使用Spark REPL和独立Spark程序时的不同行为

时间:2014-06-06 16:21:48

标签: scala apache-spark

当我通过Spark REPL运行此代码时:

  val sc = new SparkContext("local[4]" , "")

  val x = sc.parallelize(List( ("a" , "b" , 1) , ("a" , "b" , 1) , ("c" , "b" , 1) , ("a" , "d" , 1)))

  val byKey = x.map({case (sessionId,uri,count) => (sessionId,uri)->count})
  val reducedByKey = byKey.reduceByKey(_ + _ , 2)

  val grouped = byKey.groupByKey
  val count = grouped.map{case ((sessionId,uri),count) => ((sessionId),(uri,count.sum))}
  val grouped2 = count.groupByKey

REPL将分组2的类型显示为:

grouped2: org.apache.spark.rdd.RDD[(String, Seq[(String, Int)])] 

但是,如果我在Spark程序中使用相同的代码,则会返回group2的不同类型,如此错误所示:

type mismatch;
  found   : org.apache.spark.rdd.RDD[(String, Iterable[(String, Int)])]
  required: org.apache.spark.rdd.RDD[(String, Seq[(String, Int)])]
  Note: (String, Iterable[(String, Int)]) >: (String, Seq[(String, Int)]), but class RDD is invariant in type T.
    You may wish to define T as -T instead. (SLS 4.5)
  val grouped2 :  org.apache.spark.rdd.RDD[(String, Seq[(String, Int)])] = count.groupByKey

这是独立模式的完整代码:

import org.apache.spark.rdd.RDD
import org.apache.spark.{SparkConf, SparkContext}
import org.apache.spark.SparkContext._
import org.apache.spark.rdd._

object Tester extends App {

  val sc = new SparkContext("local[4]" , "")

  val x = sc.parallelize(List( ("a" , "b" , 1) , ("a" , "b" , 1) , ("c" , "b" , 1) , ("a" , "d" , 1)))

  val byKey = x.map({case (sessionId,uri,count) => (sessionId,uri)->count})
  val reducedByKey = byKey.reduceByKey(_ + _ , 2)

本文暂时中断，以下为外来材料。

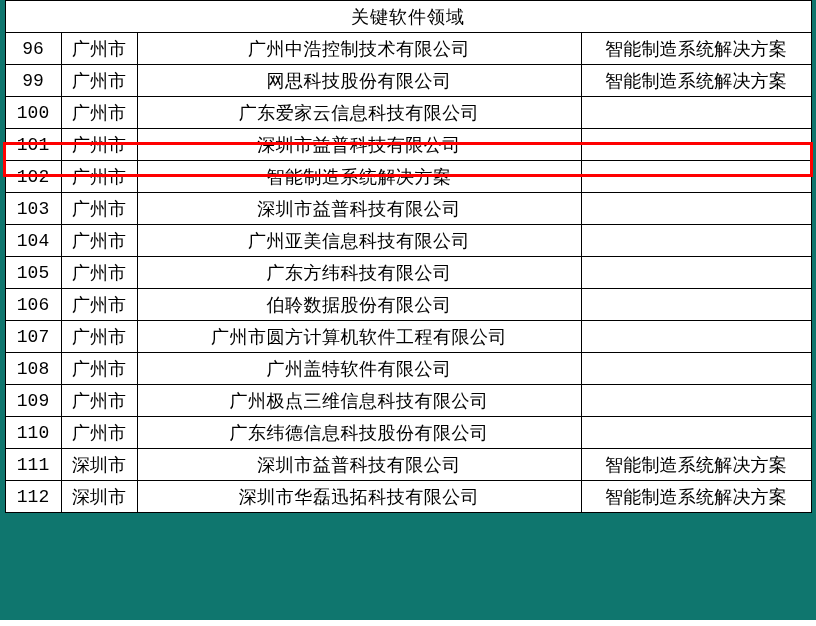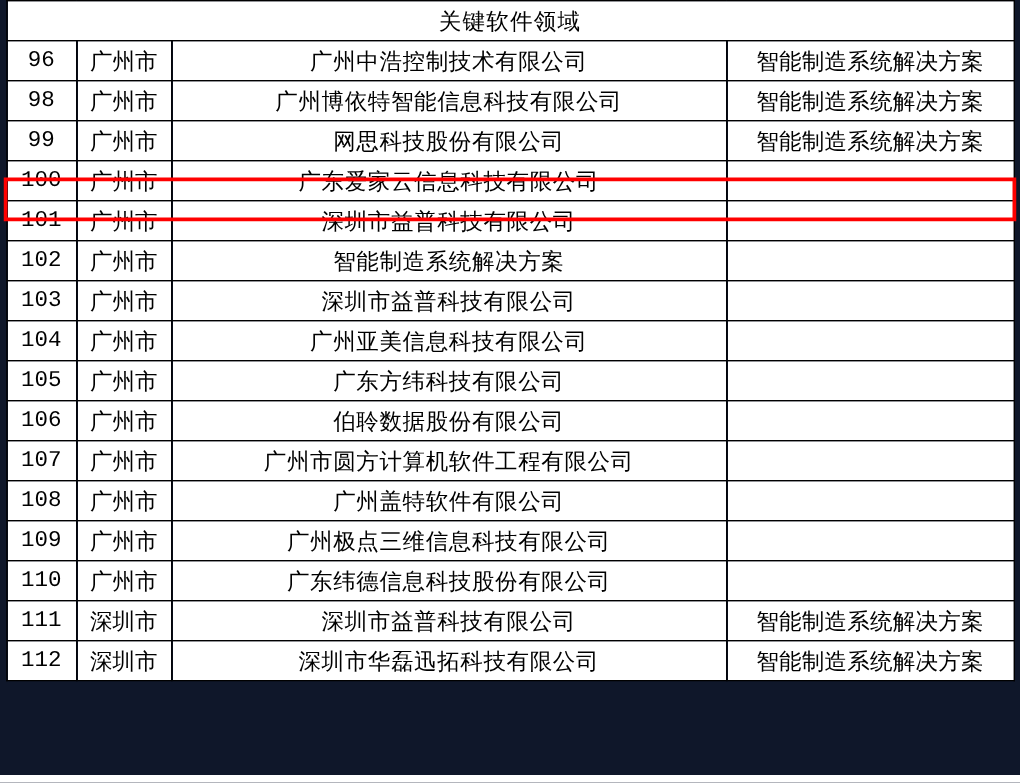--- a/index.html
+++ b/index.html
@@ -10,21 +10,21 @@
   body {
     width: 816px;
     height: 626px;
     font-family: "Liberation Sans", "DejaVu Sans", sans-serif;
     overflow: hidden;
   }
   .sheet {
     position: relative;
     width: 816px;
     height: 626px;
-    background: #0f172a;
+    background: #0f766e;
     box-sizing: border-box;
   }
   table.grid {
     border-collapse: collapse;
     table-layout: fixed;
     width: 806px;
     margin: 0 auto;
   }
   table.grid td, table.grid th {
     border: 1px solid #000000;
@@ -93,26 +93,20 @@
     </colgroup>
     <tbody>
       <tr class="title-row">
         <td colspan="4">关键软件领域</td>
       </tr>
 
       <tr>
         <td class="cell-idx">96</td>
         <td class="cell-city">广州市</td>
         <td class="cell-name">广州中浩控制技术有限公司</td>
-        <td class="cell-field">智能制造系统解决方案</td>
-      </tr>
-      <tr>
-        <td class="cell-idx">98</td>
-        <td class="cell-city">广州市</td>
-        <td class="cell-name">广州博依特智能信息科技有限公司</td>
         <td class="cell-field">智能制造系统解决方案</td>
       </tr>
       <tr>
         <td class="cell-idx">99</td>
         <td class="cell-city">广州市</td>
         <td class="cell-name">网思科技股份有限公司</td>
         <td class="cell-field">智能制造系统解决方案</td>
       </tr>
       <tr>
         <td class="cell-idx">100</td>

  val grouped = byKey.groupByKey
  val count = grouped.map{case ((sessionId,uri),count) => ((sessionId),(uri,count.sum))}
  val grouped2 : org.apache.spark.rdd.RDD[(String, Seq[(String, Int)])] = count.groupByKey

}

REPL和Standalone中返回的类型不一样吗?

更新:在独立分组2中推断为RDD[(String, Iterable[Nothing])]所以 val grouped2: RDD[(String, Iterable[Nothing])] = count.groupByKey compiles

因此根据程序的运行方式返回三种可能的类型?

更新2:IntelliJ似乎错误地推断出类型:

val x : org.apache.spark.rdd.RDD[(String, (String, Int))] = sc.parallelize(List( ("a" , ("b" , 1)) , ("a" , ("b" , 1))))

val grouped = x.groupByKey()

IntelliJ推断groupedorg.apache.spark.rdd.RDD[(String, Iterable[Nothing])]

应该是org.apache.spark.rdd.RDD[(String, Iterable[(String, Int)])](这是Spark REPL版本1.0推断的)

1 个答案:

答案 0 :(得分:1)

为了完整起见:Spark API在此处更改为0.9和1.0之间,groupByKey现在返回一对Iterable作为其第二个成员而不是Seq。< / p>

关于IntelliJ问题 - 遗憾的是,它并不太难以混淆IntelliJ的类型推断。如果它出现Nothing,那很可能是错误的。